Terrible. Así ha sido mi vuelta al gimnasio. Dolorosísima también. Y por las caras que ponen los que dan saltos conmigo en clase de aeróbic o tiran de la barra en body pump, creo que no soy la única que está sufriendo con la vuelta al gym. ¿Cómo es posible que en sólo quince días pierdas toda la flexibilidad, fuerza y fondo que te has estado trabajando durante todo el año? No hay derecho...
Agujetas, contracturas, tirones, sobrecargas, una pierna medio coja... este es mi balance después de una semana de gimnasio. También es cierto que me he saltado todas las normas que los expertos y el sentido comun te dicen: no he empezado poco a poco, haciendo cositas suaves y descansando entre sesión y sesión; sino como una burra, metiéndome dos horas seguidas de ejercicio cada día, probando todo lo nuevo que veía en el horario y encima diciendo que sí a los planes deportivos que me proponían mis amigos.
Da rabia pero hay que admitirlo: en quince días de vacaciones se pierde todo lo que has conseguido en un año, pero en quince días de gimnasio lo único que consigues son unas agujetas que resucitarían a un muerto... Exagero, lo sé, simplemente intento ponerle algo de humor al asunto para hacer acopio de fuerzas, ya que esta misma tarde vuelvo otra vez a la carga.
En el fondo estoy encantada con haber vuelto a mis rutinas de ejercicio, pocas cosas me hacen sentir mejor. Tanto es así, que este año me voy a lanzar a hacer yoga en serio. Ya os iré contando aventuras al respecto, porque a hacer ejercicio estoy más o menos acostumbrada, pero lo de las meditaciones, los omms, los mantras y otras parafernalias espirituales, de antemano alertan un poco a mi potente sentido del ridículo.
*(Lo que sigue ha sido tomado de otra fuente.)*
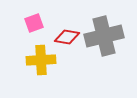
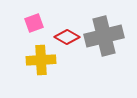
red diamond: rotated 20 degrees clockwise
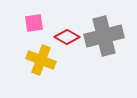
pink square: rotated 12 degrees clockwise
yellow cross: rotated 24 degrees clockwise
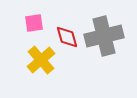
red diamond: rotated 45 degrees clockwise
yellow cross: rotated 28 degrees clockwise
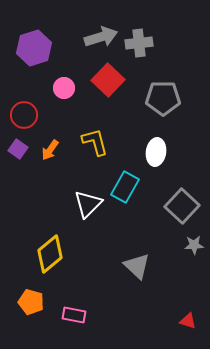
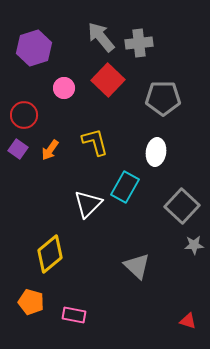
gray arrow: rotated 112 degrees counterclockwise
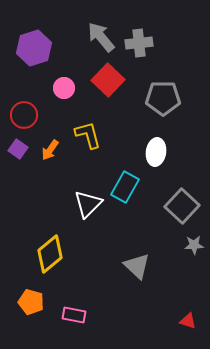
yellow L-shape: moved 7 px left, 7 px up
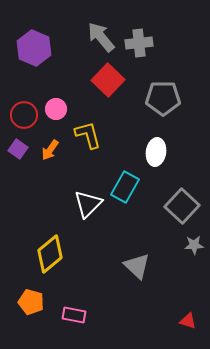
purple hexagon: rotated 20 degrees counterclockwise
pink circle: moved 8 px left, 21 px down
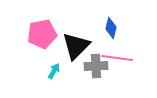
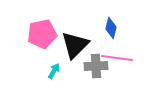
black triangle: moved 1 px left, 1 px up
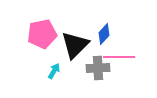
blue diamond: moved 7 px left, 6 px down; rotated 30 degrees clockwise
pink line: moved 2 px right, 1 px up; rotated 8 degrees counterclockwise
gray cross: moved 2 px right, 2 px down
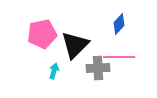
blue diamond: moved 15 px right, 10 px up
cyan arrow: rotated 14 degrees counterclockwise
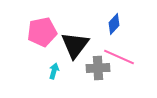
blue diamond: moved 5 px left
pink pentagon: moved 2 px up
black triangle: rotated 8 degrees counterclockwise
pink line: rotated 24 degrees clockwise
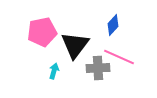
blue diamond: moved 1 px left, 1 px down
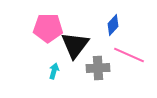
pink pentagon: moved 6 px right, 4 px up; rotated 12 degrees clockwise
pink line: moved 10 px right, 2 px up
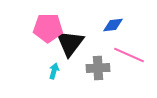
blue diamond: rotated 40 degrees clockwise
black triangle: moved 5 px left, 2 px up
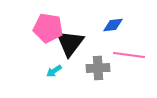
pink pentagon: rotated 8 degrees clockwise
pink line: rotated 16 degrees counterclockwise
cyan arrow: rotated 140 degrees counterclockwise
Fuera bromas, os confesaré, que la rentrée del gimnasio y la vuelta al ejercicio me apetecían mucho. Es genial comprobar cómo tus formas vuelven a su sitio, lo que se había caído se levanta un poquito, ganas fuerza y resistencia, te sientes más ágil y vital. Y, sobre todo, me encanta el efecto que el ejercicio produce en mi mente y mi estado de ánimo. Si por mí fuera y tuviera tiempo, me haría karateka, boxeadora, capoerista, escaladora, buceadora, yogui, bailarina de danza del vientre, "hiphopera", surfera y hasta motera; todo ello profesional. Pero hasta que me toque la lotería me voy a conformar con mis cuatro clasecitas semanales en el gym.
¿Cómo ha sido vuestra rentrée al mundo del ejercicio? ¿Os estáis haciendo todavía los remolones?